Mahkeme kararına rağmen Alman İç hukukunda değişiklik şart denilerek  dil şartının devam edeceği açıklanmış ve İçişleri Bakanlığı adına Hıristiyan Demokrat Birlik (CDU) Partili müsteşar Günter Krings, dil şartından ancak bazı istisnai durumlarda vazgeçildiğini belirterek, bu istisnaların genişletilebileceğini açıklamıştı. 

FİLİZ DEMİREL: ÇİFTE STANDARTLI BİR UYGULAMA



Hamburg Yeşiller eyalet milletvekili Filiz Demirel yaptığı bir açıklamada şunları söyledi. "Eşlerin Almanya’ya gelmeden önce Almanca öğrenmesi gerektiği koşulunu reddediyor ve kaldırılması gerektiğini savunuyoruz. Çifte vatandaşlıkta olduğu gibi burada da bir çifte standart olduğunu görüyoruz. Avustralya, Japonya, İsrail, Amerika gibi ülkelere veya üniversite mezunlarına dayatılmayan bu koşul, diğer 3. dünya ülkelerine veya Türkiye’den aile birleşimi kapsamında gelecek eşlere zorunlu kılınıyor” diye konuştu.

ALİ RIZA ŞİMŞEK: KALICI ÇÖZÜM GEREKLİ



Hamburg eyalet milletvekili (SPD) Ali Riza Şimşek ise konuya yönelik olarak Parlamentoda yaptığı bir konuşmadan örnekler vererek şunları kaydetti:

"Zorunlu almanca kursları özel aile yaşamını en çok  etkileyen ayrımcı bir yasadır, hem Alman anayasasının 6. Maddesine (aile kurumunu yasalarca koruma ve aile güvenliği) hemde Avrupa aile birleşimi ve güvencesı kanunlarına ters düşmektedir. Ayrıca 1976 'da Avrupa Birliği ile Türkiye arasında yapılan ikili ilişki anlaşmasına aykırıdır" açıklamasında bulundu.

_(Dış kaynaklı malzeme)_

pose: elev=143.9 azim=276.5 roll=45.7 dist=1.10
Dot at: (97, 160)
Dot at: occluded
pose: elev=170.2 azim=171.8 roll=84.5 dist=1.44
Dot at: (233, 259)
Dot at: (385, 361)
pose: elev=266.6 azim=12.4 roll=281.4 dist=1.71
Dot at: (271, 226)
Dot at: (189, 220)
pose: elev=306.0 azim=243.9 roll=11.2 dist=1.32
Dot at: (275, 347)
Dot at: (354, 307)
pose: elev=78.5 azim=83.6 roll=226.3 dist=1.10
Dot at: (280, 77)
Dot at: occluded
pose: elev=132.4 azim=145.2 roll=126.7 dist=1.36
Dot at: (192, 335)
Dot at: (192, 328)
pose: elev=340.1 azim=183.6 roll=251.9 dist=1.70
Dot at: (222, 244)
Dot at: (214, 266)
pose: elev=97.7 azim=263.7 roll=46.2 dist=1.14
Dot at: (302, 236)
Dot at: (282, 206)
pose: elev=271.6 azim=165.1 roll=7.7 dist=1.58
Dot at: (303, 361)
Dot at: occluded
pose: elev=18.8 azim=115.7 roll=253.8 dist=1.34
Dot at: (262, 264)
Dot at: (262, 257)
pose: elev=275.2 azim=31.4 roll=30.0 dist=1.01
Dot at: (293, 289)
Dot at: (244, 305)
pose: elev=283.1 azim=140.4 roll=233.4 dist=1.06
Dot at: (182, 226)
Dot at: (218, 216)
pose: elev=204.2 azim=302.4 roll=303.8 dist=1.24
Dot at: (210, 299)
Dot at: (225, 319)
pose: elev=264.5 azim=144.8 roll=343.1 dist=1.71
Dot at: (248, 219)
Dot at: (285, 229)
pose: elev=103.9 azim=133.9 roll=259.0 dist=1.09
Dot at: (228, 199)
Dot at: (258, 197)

MAHKEME KARARINDA ALMANCA ZORUNLULUĞU KALKMIYOR

Şimşek devamla şunları ifade etti: "Olayın dikkatle takip edilmesi gerekmektedir. Mahkeme Almanca zorunluluğunu genel anlamda kaldırmıyor yada  mahkeme, Avrupa dışındaki ülkelere uygulanan bu kanunu, Avrupa aile birleşimi yasasına aykırı da görse, mahkeme kararını Alman İçişleri Bakanlığı sadece itirazda bulunan Türkiyeli bir aile için geçerli olduğunu savunuyor. 

Yani kısacası bu şu anlama geliyor:

Bu yanlış uygulama, her ne kadar Avrupa Birliği ilkeleine aykırı da olsa, biz bu uygulamayı sadece itiraz eden için kaldırıyoruz, yada uygulamıyoruz denilmektedir.

Bu bağlamda kalıcı çözümler istiyoruz ve tüm dışlamalara hayır diyoruz. Bu kararın ciddi şekilde federal danışma muşavirliğince ( Bundesrat) görüşülerek uygulama önerisini bir paket halinde Federal Parlamentoya sunmasını ve Fderal Parlamentonun da gerekli kanun değişikliklerini yapmasını bekliyoruz. Daha sonraki süreçte eyalet İçişleri Bakanlıklarının kanunu uygulanması gerekmektedir " açıklamasını yaptı.